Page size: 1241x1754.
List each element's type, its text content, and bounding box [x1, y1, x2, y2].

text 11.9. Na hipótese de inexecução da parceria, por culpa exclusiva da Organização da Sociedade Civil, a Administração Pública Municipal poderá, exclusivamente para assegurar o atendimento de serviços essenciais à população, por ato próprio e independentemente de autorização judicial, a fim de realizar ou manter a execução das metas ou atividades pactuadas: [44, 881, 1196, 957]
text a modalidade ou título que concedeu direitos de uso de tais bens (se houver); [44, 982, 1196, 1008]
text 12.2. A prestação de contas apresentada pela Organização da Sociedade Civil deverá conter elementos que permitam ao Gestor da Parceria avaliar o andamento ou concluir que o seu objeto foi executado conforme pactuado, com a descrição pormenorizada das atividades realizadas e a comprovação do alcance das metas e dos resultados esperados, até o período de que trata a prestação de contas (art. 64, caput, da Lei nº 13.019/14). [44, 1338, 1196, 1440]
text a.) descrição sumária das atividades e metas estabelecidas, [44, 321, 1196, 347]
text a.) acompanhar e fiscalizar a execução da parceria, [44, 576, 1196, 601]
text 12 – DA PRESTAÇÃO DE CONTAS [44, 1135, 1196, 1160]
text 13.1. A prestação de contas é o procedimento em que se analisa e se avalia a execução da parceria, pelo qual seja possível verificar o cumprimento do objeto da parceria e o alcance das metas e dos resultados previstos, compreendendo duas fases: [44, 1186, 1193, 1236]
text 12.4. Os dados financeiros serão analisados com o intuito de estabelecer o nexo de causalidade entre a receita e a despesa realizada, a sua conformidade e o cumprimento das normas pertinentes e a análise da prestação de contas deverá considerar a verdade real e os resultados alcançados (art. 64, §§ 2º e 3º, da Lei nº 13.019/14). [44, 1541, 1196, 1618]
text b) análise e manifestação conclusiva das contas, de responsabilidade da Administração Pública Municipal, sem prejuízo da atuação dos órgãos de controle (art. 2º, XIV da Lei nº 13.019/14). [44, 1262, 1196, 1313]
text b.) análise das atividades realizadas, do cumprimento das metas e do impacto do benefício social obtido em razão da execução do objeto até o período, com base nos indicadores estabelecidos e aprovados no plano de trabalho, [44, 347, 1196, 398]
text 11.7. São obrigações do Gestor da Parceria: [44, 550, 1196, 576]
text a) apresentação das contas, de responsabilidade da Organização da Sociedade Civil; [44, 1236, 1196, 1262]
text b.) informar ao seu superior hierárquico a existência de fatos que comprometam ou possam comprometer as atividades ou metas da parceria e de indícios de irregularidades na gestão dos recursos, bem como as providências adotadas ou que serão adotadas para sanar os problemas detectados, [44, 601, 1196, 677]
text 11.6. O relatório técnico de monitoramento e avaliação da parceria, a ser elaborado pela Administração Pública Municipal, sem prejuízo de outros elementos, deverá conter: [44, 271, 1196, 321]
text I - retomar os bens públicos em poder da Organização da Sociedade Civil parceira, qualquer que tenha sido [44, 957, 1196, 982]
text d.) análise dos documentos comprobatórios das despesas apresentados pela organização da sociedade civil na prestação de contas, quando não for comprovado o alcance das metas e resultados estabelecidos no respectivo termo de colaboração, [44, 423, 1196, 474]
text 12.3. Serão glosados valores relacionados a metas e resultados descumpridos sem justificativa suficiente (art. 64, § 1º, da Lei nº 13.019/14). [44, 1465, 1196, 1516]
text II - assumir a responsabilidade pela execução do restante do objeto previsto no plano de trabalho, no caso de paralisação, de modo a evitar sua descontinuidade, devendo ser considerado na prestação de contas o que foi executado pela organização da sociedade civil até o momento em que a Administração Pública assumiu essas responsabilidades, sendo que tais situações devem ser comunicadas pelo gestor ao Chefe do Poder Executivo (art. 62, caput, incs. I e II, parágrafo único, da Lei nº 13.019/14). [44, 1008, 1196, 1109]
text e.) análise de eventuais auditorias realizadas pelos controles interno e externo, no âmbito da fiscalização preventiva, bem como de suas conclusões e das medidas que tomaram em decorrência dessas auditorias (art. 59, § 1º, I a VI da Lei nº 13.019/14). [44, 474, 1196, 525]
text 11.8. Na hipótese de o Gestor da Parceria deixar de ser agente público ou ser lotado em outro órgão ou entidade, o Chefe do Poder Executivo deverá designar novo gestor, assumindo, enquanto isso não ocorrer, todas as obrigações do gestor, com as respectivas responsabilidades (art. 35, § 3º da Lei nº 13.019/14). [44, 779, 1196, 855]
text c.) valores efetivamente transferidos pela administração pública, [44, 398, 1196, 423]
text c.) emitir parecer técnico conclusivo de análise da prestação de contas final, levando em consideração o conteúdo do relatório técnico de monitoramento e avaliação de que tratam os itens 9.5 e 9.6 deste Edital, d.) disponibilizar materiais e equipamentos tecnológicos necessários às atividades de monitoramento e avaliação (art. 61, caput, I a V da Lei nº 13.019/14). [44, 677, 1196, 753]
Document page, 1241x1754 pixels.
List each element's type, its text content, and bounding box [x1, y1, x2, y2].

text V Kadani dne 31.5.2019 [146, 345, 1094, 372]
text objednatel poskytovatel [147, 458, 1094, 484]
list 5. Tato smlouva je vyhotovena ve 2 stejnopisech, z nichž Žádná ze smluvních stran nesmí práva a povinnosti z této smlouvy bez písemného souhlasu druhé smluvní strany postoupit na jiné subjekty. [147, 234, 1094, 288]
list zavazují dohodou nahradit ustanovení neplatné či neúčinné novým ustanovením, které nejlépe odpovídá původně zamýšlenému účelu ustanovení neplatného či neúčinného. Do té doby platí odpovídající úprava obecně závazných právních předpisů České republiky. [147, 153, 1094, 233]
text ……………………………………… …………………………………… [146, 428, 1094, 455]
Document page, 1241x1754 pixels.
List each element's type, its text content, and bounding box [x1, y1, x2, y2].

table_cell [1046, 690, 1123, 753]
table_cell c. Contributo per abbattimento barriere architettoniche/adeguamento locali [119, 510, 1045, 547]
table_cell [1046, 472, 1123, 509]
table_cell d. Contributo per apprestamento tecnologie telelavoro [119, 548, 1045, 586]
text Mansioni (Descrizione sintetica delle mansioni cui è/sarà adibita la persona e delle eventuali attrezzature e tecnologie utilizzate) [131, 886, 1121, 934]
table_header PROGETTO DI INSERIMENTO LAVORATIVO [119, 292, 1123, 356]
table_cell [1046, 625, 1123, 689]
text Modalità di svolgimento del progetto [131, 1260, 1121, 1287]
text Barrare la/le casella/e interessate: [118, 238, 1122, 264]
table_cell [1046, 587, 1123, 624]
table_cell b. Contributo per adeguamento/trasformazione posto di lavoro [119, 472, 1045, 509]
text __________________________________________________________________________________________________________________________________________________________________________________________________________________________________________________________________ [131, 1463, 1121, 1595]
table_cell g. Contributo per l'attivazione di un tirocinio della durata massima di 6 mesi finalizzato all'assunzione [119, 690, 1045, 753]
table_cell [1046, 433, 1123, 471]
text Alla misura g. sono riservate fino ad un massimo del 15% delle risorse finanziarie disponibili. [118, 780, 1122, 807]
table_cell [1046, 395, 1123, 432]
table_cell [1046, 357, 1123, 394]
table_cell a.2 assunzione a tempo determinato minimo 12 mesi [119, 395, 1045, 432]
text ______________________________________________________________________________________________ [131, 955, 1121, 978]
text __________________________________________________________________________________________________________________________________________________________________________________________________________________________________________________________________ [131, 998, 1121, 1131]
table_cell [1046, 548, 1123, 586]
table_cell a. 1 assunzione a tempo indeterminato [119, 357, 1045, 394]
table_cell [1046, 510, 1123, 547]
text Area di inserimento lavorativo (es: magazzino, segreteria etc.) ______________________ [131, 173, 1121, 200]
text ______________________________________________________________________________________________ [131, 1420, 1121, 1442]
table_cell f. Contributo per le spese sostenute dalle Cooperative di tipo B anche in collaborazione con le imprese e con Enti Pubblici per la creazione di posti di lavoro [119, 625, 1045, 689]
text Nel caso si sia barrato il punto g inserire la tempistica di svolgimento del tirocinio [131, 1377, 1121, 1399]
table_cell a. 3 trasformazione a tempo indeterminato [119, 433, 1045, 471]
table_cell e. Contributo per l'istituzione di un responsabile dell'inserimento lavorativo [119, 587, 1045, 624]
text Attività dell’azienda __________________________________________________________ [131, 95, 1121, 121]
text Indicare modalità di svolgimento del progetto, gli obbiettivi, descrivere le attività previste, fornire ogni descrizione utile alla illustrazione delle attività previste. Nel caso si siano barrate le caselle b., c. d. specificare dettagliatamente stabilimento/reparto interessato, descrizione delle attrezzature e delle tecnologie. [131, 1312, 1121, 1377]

--------------------------------------------------

▶ [GIVEN INSTRUCTION]: List every line in the data above that contains the word "monitoramento".

▶ [RESPONSE TO THE EXERCISE]:
text 11.6. O relatório técnico de monitoramento e avaliação da parceria, a ser elaborado pela Administração Pública Municipal, sem prejuízo de outros elementos, deverá conter: [44, 271, 1196, 321]
text c.) emitir parecer técnico conclusivo de análise da prestação de contas final, levando em consideração o conteúdo do relatório técnico de monitoramento e avaliação de que tratam os itens 9.5 e 9.6 deste Edital, d.) disponibilizar materiais e equipamentos tecnológicos necessários às atividades de monitoramento e avaliação (art. 61, caput, I a V da Lei nº 13.019/14). [44, 677, 1196, 753]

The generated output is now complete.